Derrière son sens aigu du spectacle Joe Dante est un cinéaste éminemment politique. Je ne connaissais que ses Gremlins (1984), qui ne m'avaient pas emballé outre mesure, avant de suivre film à film la liste des comédies transgressives américaines de Jonathan Rosenbaum. Nous avions commencé par Innerspace (L'aventure intérieure, 1987) et La Seconde Guerre de Sécession (The Second Civil War, 1997) qui provoquèrent l'hilarité générale, saines séances où rire à gorge déployée vaut toutes les vitamines. Le second serait à projeter toutes affaires cessantes en ces périodes de haute manipulation médiatique avec interventions guerrières à la clef ! Le virus Dante nous ayant contaminés, nous avons continué avec Explorers (1985), Les banlieusards (The 'Burbs, 1989), Small Soldiers (1998) et Matinee, sans compter quelques unes de ses participations à des séries télévisées et films collectifs. Hors Gremlins, l'échec commercial relatif de ses films est parfaitement justifié par leur ton politiquement incorrect, car Dante est viscéralement un indépendant. Dans tous il aborde la paranoïa, la peur de l'autre et de l'inconnu engendrant la violence, en faisant basculer le récit dans l'absurde que les films de genre exacerbent. Leur humour se révèle le meilleur antidote au racisme et à l'intolérance.

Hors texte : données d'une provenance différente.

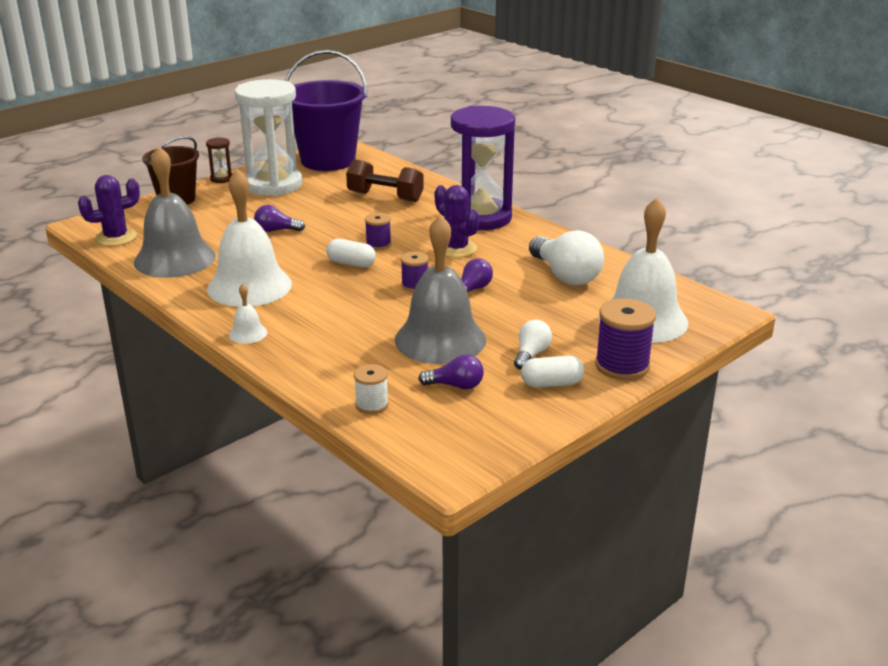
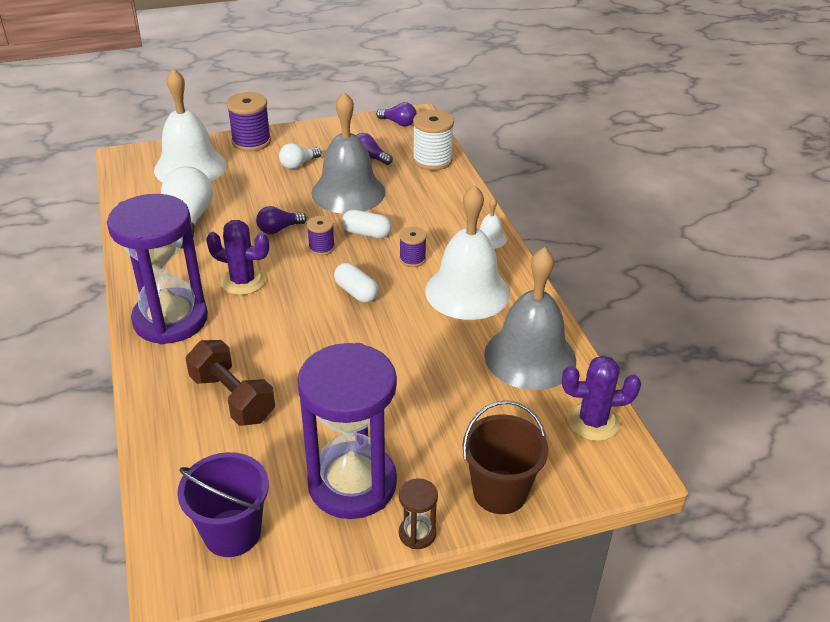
camera: 155 degrees left, 10 degrees up
(273, 185) = (352, 484): white hourglass -> purple hourglass
(276, 230) = (400, 372): purple light bulb -> purple light bulb (398, 123)
(328, 160) = (232, 533): purple bucket -> purple bucket, size x0.62
(371, 405) = (432, 160): white spool -> white spool, size x1.74
(378, 244) = (310, 311): purple spool -> purple spool (412, 259)
(456, 249) = (243, 281): purple cactus -> purple cactus turned 60 degrees counterclockwise
(551, 383) = (308, 143): white capsule -> white capsule (366, 233)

Carlotta a l'excellente idée de publier le DVD de Matinee, en français Panic sur Florida Beach, un petit bijou d'humour ravageur sur la projection d'un film d'horreur dans une ville de Floride au moment où éclate la crise des missiles de Cuba en 1962. La fascination pour les monstres de série B trouve son explication dans la paranoïa nucléaire de l'anti-communisme d'alors. Cette comédie décapante dessine un portrait de l'Amérique, au travers de ses préjugés et ses phobies, mais fait également figure de parcours initiatique pour des adolescents découvrant l'amour en même temps que l'horreur. Film dans le film à plus d'un titre, Panic sur Florida Beach est aussi une réflexion sur la production cinématographique au travers du truculent John Goodman jouant le rôle du réalisateur invité à projeter son Mant! (L'homme-fourmi) (en Atomo-Vision et Rumble-Rama s'il-vous plaît, court-métrage présenté en bonus à côté d'une passionnante interview de Joe Dante) dans cette petite ville de Key West, juste en face de Cuba ! Les angles d'attaque sont si variés que le film représente un véritable kaléidoscope braqué sur l'époque. Panic sur Florida Beach n'est pas un film mineur, c'est une mine dont l'heure a sonné.